→ **What to produce**:
Find the string "Stuttgart" in the records. Copy each line that has it.
****************
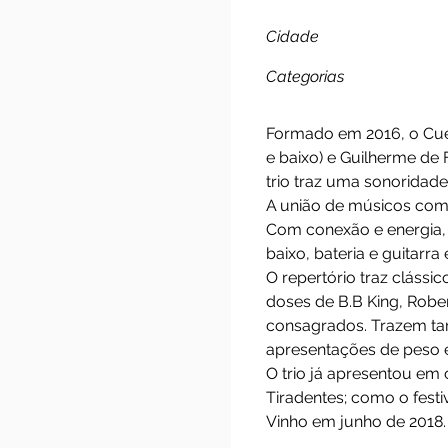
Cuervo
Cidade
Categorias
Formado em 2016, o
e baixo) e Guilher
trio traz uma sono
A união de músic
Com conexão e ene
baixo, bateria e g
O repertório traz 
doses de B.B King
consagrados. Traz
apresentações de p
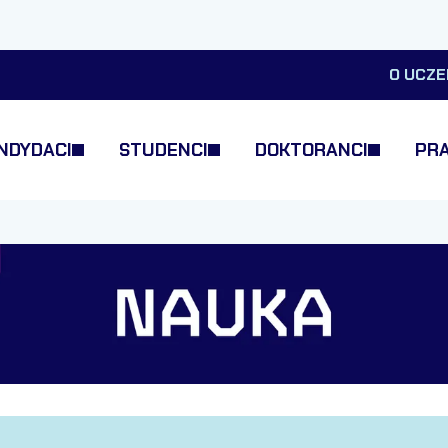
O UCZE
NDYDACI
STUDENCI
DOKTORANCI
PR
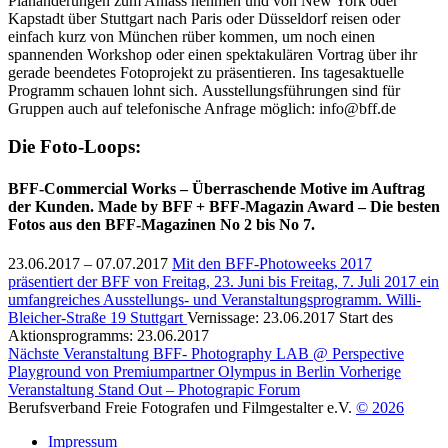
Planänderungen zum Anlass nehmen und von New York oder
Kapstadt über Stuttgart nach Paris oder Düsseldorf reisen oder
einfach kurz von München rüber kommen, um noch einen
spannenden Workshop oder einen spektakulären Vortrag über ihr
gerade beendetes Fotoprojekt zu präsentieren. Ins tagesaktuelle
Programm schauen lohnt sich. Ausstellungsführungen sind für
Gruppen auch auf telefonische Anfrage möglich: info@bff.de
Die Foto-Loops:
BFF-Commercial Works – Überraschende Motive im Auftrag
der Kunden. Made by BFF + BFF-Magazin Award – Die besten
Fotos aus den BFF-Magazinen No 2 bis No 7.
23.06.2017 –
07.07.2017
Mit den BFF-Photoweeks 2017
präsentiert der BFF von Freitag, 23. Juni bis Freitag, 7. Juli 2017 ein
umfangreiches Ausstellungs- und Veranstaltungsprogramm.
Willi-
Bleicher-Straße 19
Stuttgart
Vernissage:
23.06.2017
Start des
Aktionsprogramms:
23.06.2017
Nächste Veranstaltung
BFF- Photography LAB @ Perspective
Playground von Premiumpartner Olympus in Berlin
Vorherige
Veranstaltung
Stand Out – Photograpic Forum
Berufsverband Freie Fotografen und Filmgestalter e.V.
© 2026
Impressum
****************
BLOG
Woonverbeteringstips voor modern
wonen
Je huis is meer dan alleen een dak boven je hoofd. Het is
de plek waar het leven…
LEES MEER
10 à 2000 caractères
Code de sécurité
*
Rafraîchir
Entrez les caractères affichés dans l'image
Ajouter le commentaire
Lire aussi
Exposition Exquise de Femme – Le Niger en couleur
****************
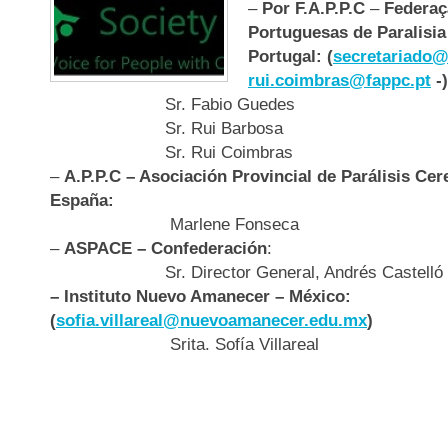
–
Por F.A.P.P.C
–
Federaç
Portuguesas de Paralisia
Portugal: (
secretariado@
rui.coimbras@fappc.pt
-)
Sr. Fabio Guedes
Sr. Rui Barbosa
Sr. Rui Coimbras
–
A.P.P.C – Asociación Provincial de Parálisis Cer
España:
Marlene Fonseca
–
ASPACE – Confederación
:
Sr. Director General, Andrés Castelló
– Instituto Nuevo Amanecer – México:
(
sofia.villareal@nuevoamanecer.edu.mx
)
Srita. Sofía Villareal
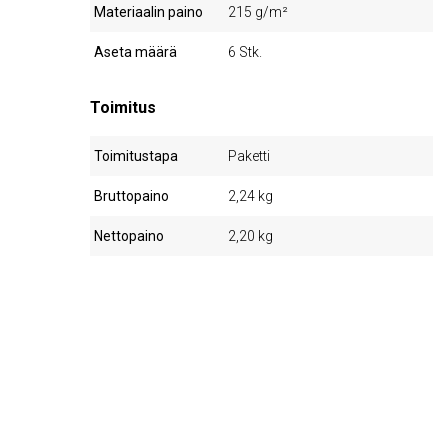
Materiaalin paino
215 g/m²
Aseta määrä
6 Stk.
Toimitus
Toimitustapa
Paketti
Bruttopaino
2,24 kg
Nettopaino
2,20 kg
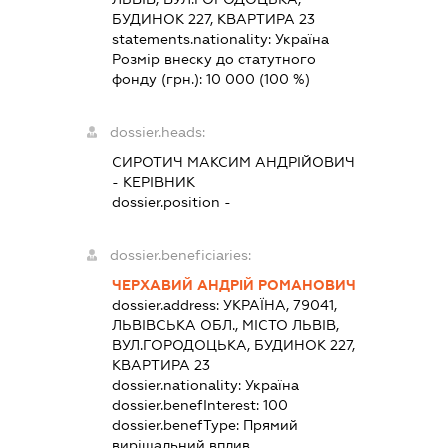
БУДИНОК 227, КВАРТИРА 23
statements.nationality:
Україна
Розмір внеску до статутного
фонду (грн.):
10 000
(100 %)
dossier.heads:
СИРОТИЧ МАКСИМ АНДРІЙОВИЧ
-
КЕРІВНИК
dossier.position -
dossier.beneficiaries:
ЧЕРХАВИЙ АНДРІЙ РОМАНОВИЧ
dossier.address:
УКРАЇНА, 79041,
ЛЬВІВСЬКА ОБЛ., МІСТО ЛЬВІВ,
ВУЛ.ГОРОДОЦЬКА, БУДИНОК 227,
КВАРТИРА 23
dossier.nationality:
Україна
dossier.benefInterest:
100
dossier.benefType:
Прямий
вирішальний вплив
****************
→ **Result below**:
Kapstadt über Stuttgart nach Paris oder Düsseldorf reisen oder
Stuttgart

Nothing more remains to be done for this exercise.